*Text section:*
Probability Density 1: \(X\)~\(\Gamma\)
Using R, generate a random variable \(X\) that has 10,000 random \(\Gamma\) PDF values. A \(\Gamma\) PDF is completely described by \(n\) (a size parameter) and \(\lambda\) (a shape parameter). Choose any \(n\) greater 3 and an expected value \(\lambda\) between 2 and 10 (you choose).
Probability Density 2: \(Y\)~Sum of Exponentials
Then generate 10,000 observations from the sum of \(n\) exponential PDFs with rate/shape
parameter \(\lambda\). The \(n\) and \(\lambda\) must be the same as in the
previous case. (e.g.,
mysum=rexp(10000,lambda)+rexp(10000,lambda)+..)
Probability Density 3: \(Z\)~Exponential
Then generate 10,000 observations from a single exponential PDF with rate/shape parameter \(\lambda\).

*Source data:*
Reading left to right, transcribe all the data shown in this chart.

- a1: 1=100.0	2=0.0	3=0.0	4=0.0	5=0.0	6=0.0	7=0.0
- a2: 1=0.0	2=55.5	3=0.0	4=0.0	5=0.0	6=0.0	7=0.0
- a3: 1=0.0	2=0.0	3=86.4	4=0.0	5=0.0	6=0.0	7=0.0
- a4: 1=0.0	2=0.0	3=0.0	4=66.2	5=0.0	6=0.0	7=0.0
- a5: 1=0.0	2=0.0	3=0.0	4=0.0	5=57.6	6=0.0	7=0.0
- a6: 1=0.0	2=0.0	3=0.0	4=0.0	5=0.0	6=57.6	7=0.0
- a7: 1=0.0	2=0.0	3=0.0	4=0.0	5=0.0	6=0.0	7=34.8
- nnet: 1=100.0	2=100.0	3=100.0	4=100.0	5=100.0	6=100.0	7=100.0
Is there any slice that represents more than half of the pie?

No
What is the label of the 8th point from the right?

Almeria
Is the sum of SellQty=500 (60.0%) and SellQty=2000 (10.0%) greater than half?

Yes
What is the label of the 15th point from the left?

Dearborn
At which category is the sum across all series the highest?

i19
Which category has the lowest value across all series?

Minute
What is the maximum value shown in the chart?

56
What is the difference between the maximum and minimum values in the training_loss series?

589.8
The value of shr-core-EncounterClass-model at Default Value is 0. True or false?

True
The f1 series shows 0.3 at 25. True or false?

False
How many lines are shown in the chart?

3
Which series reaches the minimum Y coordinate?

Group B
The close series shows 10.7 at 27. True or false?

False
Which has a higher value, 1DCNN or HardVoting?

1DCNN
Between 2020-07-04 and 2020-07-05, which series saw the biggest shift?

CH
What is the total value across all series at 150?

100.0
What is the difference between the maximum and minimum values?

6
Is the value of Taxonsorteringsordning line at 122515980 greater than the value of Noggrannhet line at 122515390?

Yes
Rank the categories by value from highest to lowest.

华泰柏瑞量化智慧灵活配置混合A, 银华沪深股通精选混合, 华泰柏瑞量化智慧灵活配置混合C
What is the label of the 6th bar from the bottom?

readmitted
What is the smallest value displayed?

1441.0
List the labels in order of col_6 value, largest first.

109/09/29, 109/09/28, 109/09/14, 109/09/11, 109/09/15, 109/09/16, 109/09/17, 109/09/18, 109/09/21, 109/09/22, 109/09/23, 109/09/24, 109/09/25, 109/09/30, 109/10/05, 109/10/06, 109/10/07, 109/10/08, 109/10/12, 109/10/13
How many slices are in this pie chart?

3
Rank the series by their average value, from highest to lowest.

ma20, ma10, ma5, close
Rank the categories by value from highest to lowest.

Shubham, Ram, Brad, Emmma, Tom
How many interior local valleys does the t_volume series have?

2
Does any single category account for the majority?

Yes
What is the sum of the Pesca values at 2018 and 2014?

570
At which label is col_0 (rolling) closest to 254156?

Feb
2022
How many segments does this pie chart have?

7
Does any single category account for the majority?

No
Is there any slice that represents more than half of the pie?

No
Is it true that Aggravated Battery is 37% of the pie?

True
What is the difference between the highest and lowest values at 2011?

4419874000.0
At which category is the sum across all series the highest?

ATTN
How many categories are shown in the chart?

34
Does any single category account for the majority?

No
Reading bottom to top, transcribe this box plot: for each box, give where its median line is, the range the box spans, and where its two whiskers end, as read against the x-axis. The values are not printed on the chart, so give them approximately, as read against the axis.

*Problem A:*
Using the probability density text, decide whether each statement agrees with it, and answer yes or no for each, quoting the deciding words: (i) the value of n used for the sum of exponentials may differ from the one chosen for the gamma variable; (ii) the third variable is drawn from a single exponential density; (iii) the expected value λ is to be chosen between 1 and 5.
*Problem B:*
According to the probability density text, why is choosing only n and λ enough to specify the gamma density for X?

*Task answer A:*
(i) No: "must be the same as in the previous case"
(ii) Yes: "generate 10,000 observations from a single exponential PDF"
(iii) No: "between 2 and 10 (you choose)"

*Task answer B:*
A gamma density is completely described by n, a size parameter, and λ, a shape parameter. Fixing those two values therefore determines the density from which X is generated.